Work required: Reproduce all of the data below without alteration; exclude every picture.

Dataset extract:
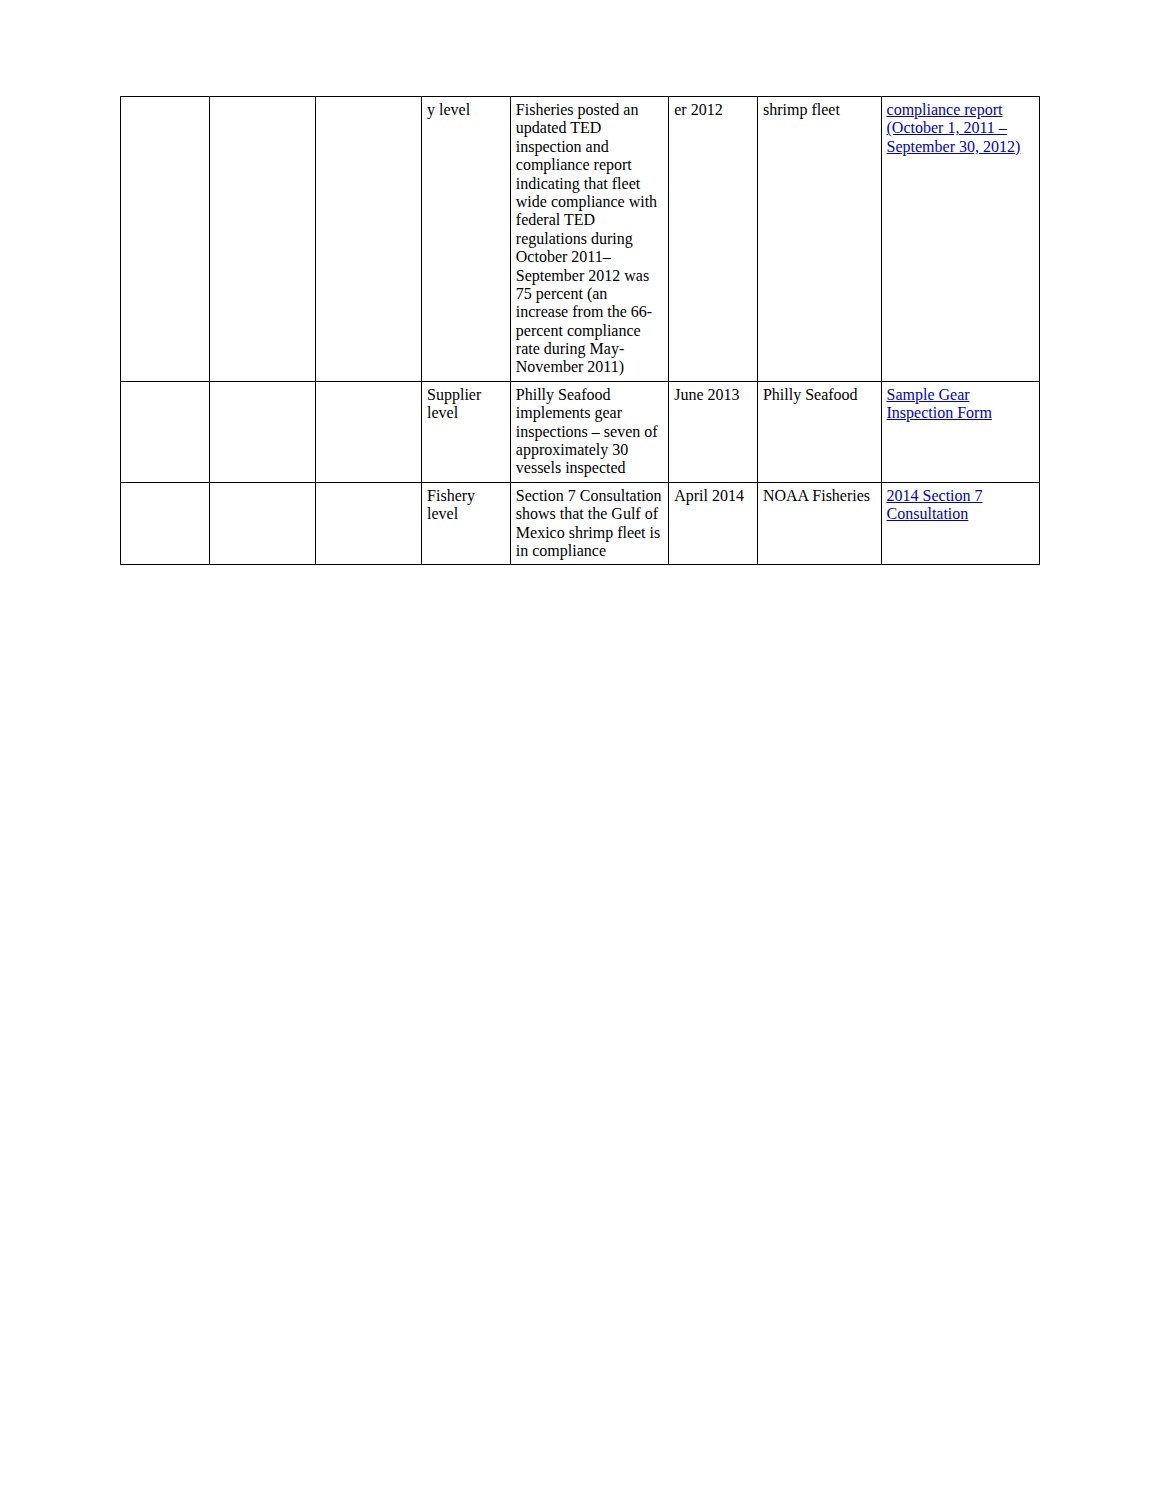| | | | y level | Fisheries posted an updated TED inspection and compliance report indicating that fleet wide compliance with federal TED regulations during October 2011–September 2012 was 75 percent (an increase from the 66-percent compliance rate during May-November 2011) | er 2012 | shrimp fleet | compliance report (October 1, 2011 – September 30, 2012) |
| | | | Supplier level | Philly Seafood implements gear inspections – seven of approximately 30 vessels inspected | June 2013 | Philly Seafood | Sample Gear Inspection Form |
| | | | Fishery level | Section 7 Consultation shows that the Gulf of Mexico shrimp fleet is in compliance | April 2014 | NOAA Fisheries | 2014 Section 7 Consultation |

Result for this task:
| | | | y level | Fisheries posted an updated TED inspection and compliance report indicating that fleet wide compliance with federal TED regulations during October 2011–September 2012 was 75 percent (an increase from the 66-percent compliance rate during May-November 2011) | er 2012 | shrimp fleet | compliance report (October 1, 2011 – September 30, 2012) |
| | | | Supplier level | Philly Seafood implements gear inspections – seven of approximately 30 vessels inspected | June 2013 | Philly Seafood | Sample Gear Inspection Form |
| | | | Fishery level | Section 7 Consultation shows that the Gulf of Mexico shrimp fleet is in compliance | April 2014 | NOAA Fisheries | 2014 Section 7 Consultation |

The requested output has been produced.